▶ _Directions_:
1) Could you transcribe the passage of the book review everything from "What is constitutionalism?" down to "exercises of power.", word for word?
2) Answer these about the review of Christianity and Constitutionalism:
(a) Who edited the book?
(b) Which publisher released it, and in what year?
(c) What three lenses do the contributors use to trace Christianity's contribution to constitutionalism?
3) Can you resume the review of Christianity and Constitutionalism from the point where it stops?

Review: Christianity and Constitutionalism

Cover image of "Christianity and Constitutionalism" edited by Nicholas Aroney and Ian Leigh

Christianity and Constitutionalism, edited by Nicholas Aroney and Ian Leigh. Oxford University Press (ISBN: 9780197587256) 2022

Summary: Christianity and Constitutionalism explores the contribution of Christianity to constitutionalism in light of history, law, and theology.

What is constitutionalism? Broadly speaking, it refers to the written and/or unwritten legal framework by which a particular political entity orders its life, be it a monarchy or a democracy. The editors of this work, in their introduction emphasize that this is a contended term. It is either descriptive of what exists in a particular political community or prescriptive of what ought to be. They note its concerns with jurisdiction, authority, and the rule of law. And this reminded me of how important a check this can be on the intrusion of power beyond its proper sphere and the safeguard of the rule of law against corrupt exercises of power.

This purpose of this volume is to explore the contribution of Christianity to constitutionalism. In its three parts, the contributors delineate that contribution through three lenses: history, topics in constitutional law, and particular doctrines bearing on constitutionalism. My review will follow that plan of organization.

▶ _Given information_:
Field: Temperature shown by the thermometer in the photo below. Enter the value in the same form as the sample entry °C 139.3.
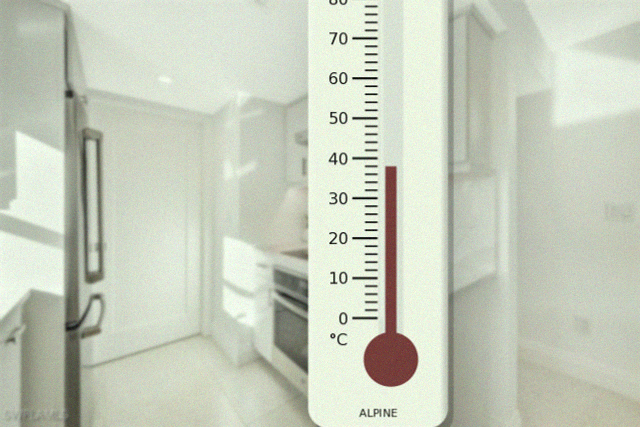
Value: °C 38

▶ _Numbered responses_:
1)
What is constitutionalism? Broadly speaking, it refers to the written and/or unwritten legal framework by which a particular political entity orders its life, be it a monarchy or a democracy. The editors of this work, in their introduction emphasize that this is a contended term. It is either descriptive of what exists in a particular political community or prescriptive of what ought to be. They note its concerns with jurisdiction, authority, and the rule of law. And this reminded me of how important a check this can be on the intrusion of power beyond its proper sphere and the safeguard of the rule of law against corrupt exercises of power.

2)
(a) Nicholas Aroney and Ian Leigh.
(b) Oxford University Press, in 2022.
(c) History, topics in constitutional law, and particular doctrines bearing on constitutionalism.

3)
Part I: The Historical Influence of Christianity

The articles in this part span history from the Old Testament through Modernity. Jonathan Burnside shows the contribution of Torah to ideas of sovereignty (in this case the sovereignty of God), the covenantal relation between sovereign and people, limited government, separation of powers (kings, priests, and prophets), federalism, and civic virtue. Dorothea H. Bertschmann traces the tension between God’s ultimate rule and the deference due imperial rule. But what pertains when the emperor is Christian? Peter Leithart discusses Constantine and the limits upon state authority when the state recognized church authority. Then Mary Keys and Colleen Mitchell describe how Augustine’s City of God both reoriented love from the earthly to heavenly city while humanizing earthly politics.

As the church moves into the Middle Ages, the emergence of canon law deals with both superior law, binding all, and the division of powers. Richard Helmholz shows how this contribution to constitutionalism haltingly emerged. While the Reformation broke the uniform structures of church and state, it brought forth new elements contributing to constitutionalism. Thus, John Witte, Jr. delineates the new theories of church and state, authority and liberty, duties and rights, legislation and adjudication, and more that proliferated. Finally, Joan Lockwood O’Donovan shows the distinctive contribution of English Reformation public theology in the modern period.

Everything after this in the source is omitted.